The United States’ decision to impose a flat 25 per cent tariff on all Indian-origin goods from August 7, without offering any product-level exemptions, could severely hit India’s exports to the country, according to the Global Trade Research Initiative (GTRI).Based on an analysis of the White House’s executive order titled ‘Further Modifying the Reciprocal Tariff Rates’, GTRI said the sweeping tariff will now cover sectors that previously enjoyed exemptions — such as pharmaceuticals, electronics, and energy products — making the move one of the toughest trade measures the U.S. has taken against India in recent years.
GTRI founder Ajay Srivastava said that the U.S. has granted product-level exemptions to many trading partners, including China, but India has been denied similar concessions. “What sets this action apart is that India has been denied all exemptions, even for products like finished pharmaceutical drugs, active pharmaceutical ingredients (APIs), energy items, and a range of electronic and semiconductor products,” he said.According to the think tank, this blanket duty will raise export costs significantly for India, which exported petroleum products worth $4.1 billion, smartphones worth $10.9 billion, and pharmaceuticals worth $9.8 billion to the U.S. in FY25. These sectors are now at risk of losing their competitiveness in the American market.

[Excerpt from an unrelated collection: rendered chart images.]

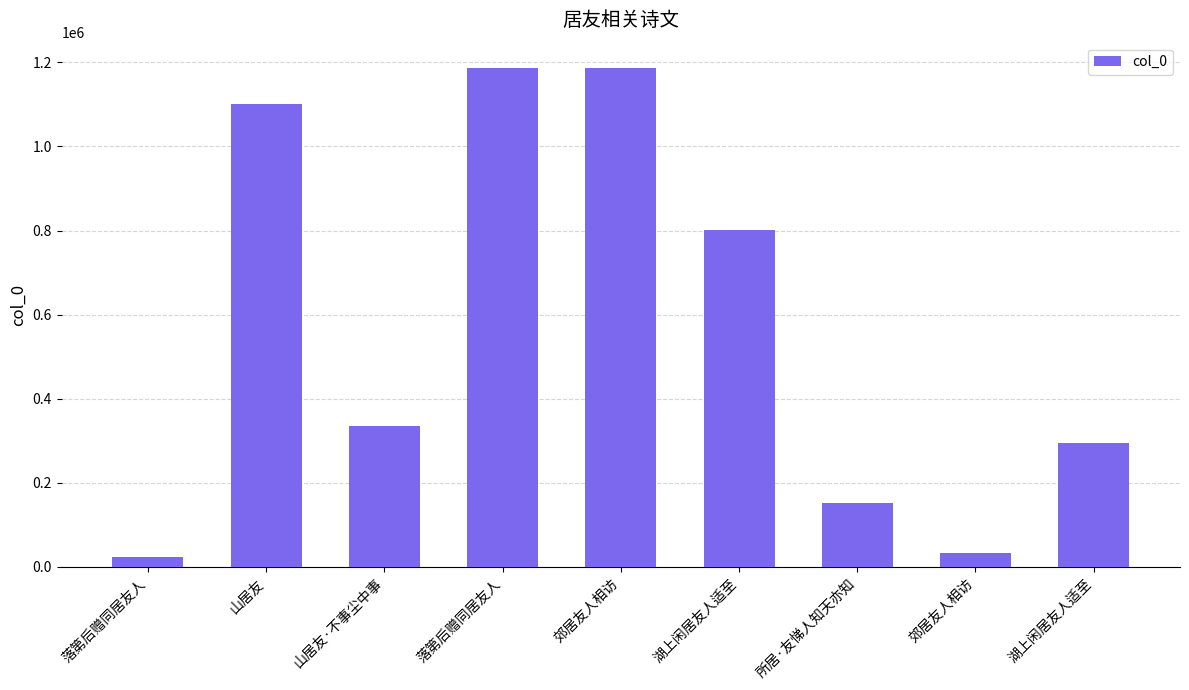

What is the greatest value displayed?

1187756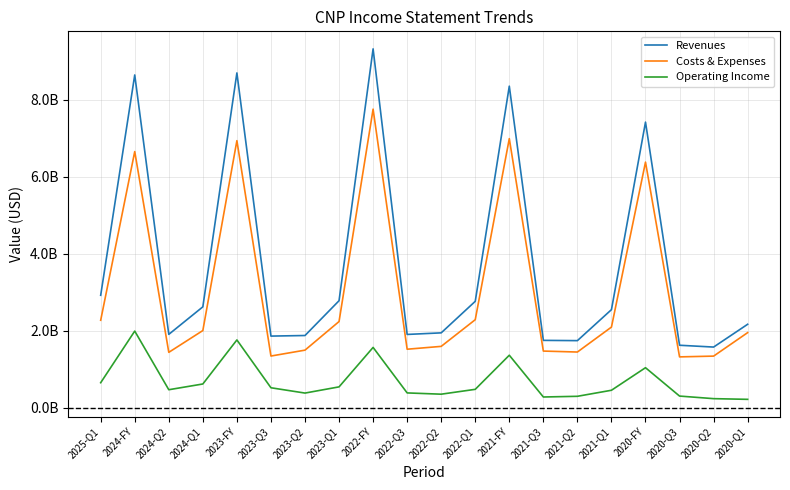

What is the difference between the second highest and second lowest values in the Revenues series?

7074000000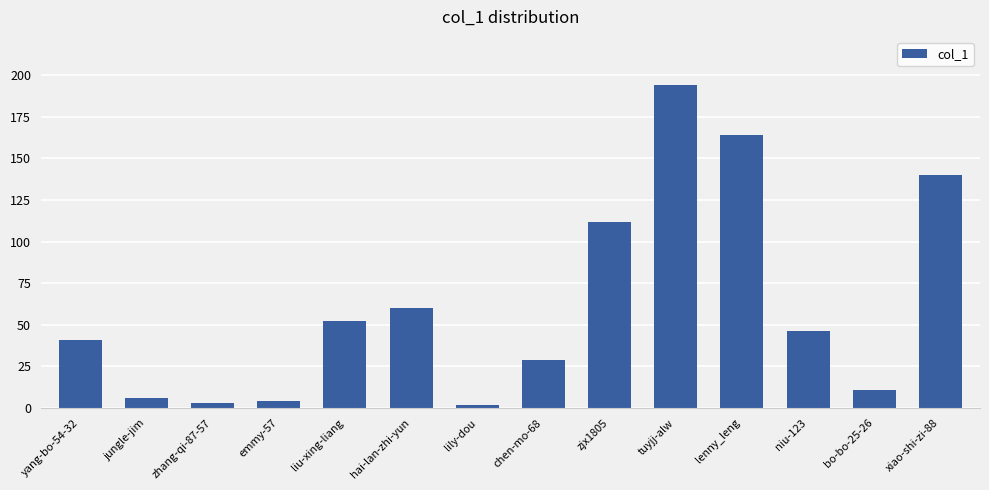

At which label is the value closest to 98?

zjx1805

Srivastava added that while the executive order allows for tariff rates to be reduced if countries sign trade agreements with the U.S., India is being made an example to pressure others to align with U.S. geopolitical interests. “The message is clear — agree to U.S. terms or face blanket tariffs,” he remarked.
According to information,the new duty structure also states that Indian goods already in transit before August 7 may continue to face the earlier tariff rates (10 per cent for most items and 50 per cent for steel and aluminium) up to October 5, 2025.Quick estimates suggest India’s overall goods exports to the U.S. could fall 30 per cent — from $86.5 billion in FY25 to $60.6 billion in FY26. Petroleum, pharmaceuticals, and electronics — all of which have high import content and low domestic value addition — are expected to bear the brunt of the impact.
Other sectors like engineering goods, textiles, and machinery will also be affected by the flat duty. Meanwhile, India’s competitors including Bangladesh, Sri Lanka, Taiwan, and Vietnam will face lower tariffs of around 20 per cent, further tilting the trade balance against Indian exporters.The new U.S. tariffs, ranging from 10 per cent to 41 per cent for various countries, are over and above the standard most-favoured-nation (MFN) tariffs, significantly increasing the effective import duties faced by Indian goods in the U.S. market.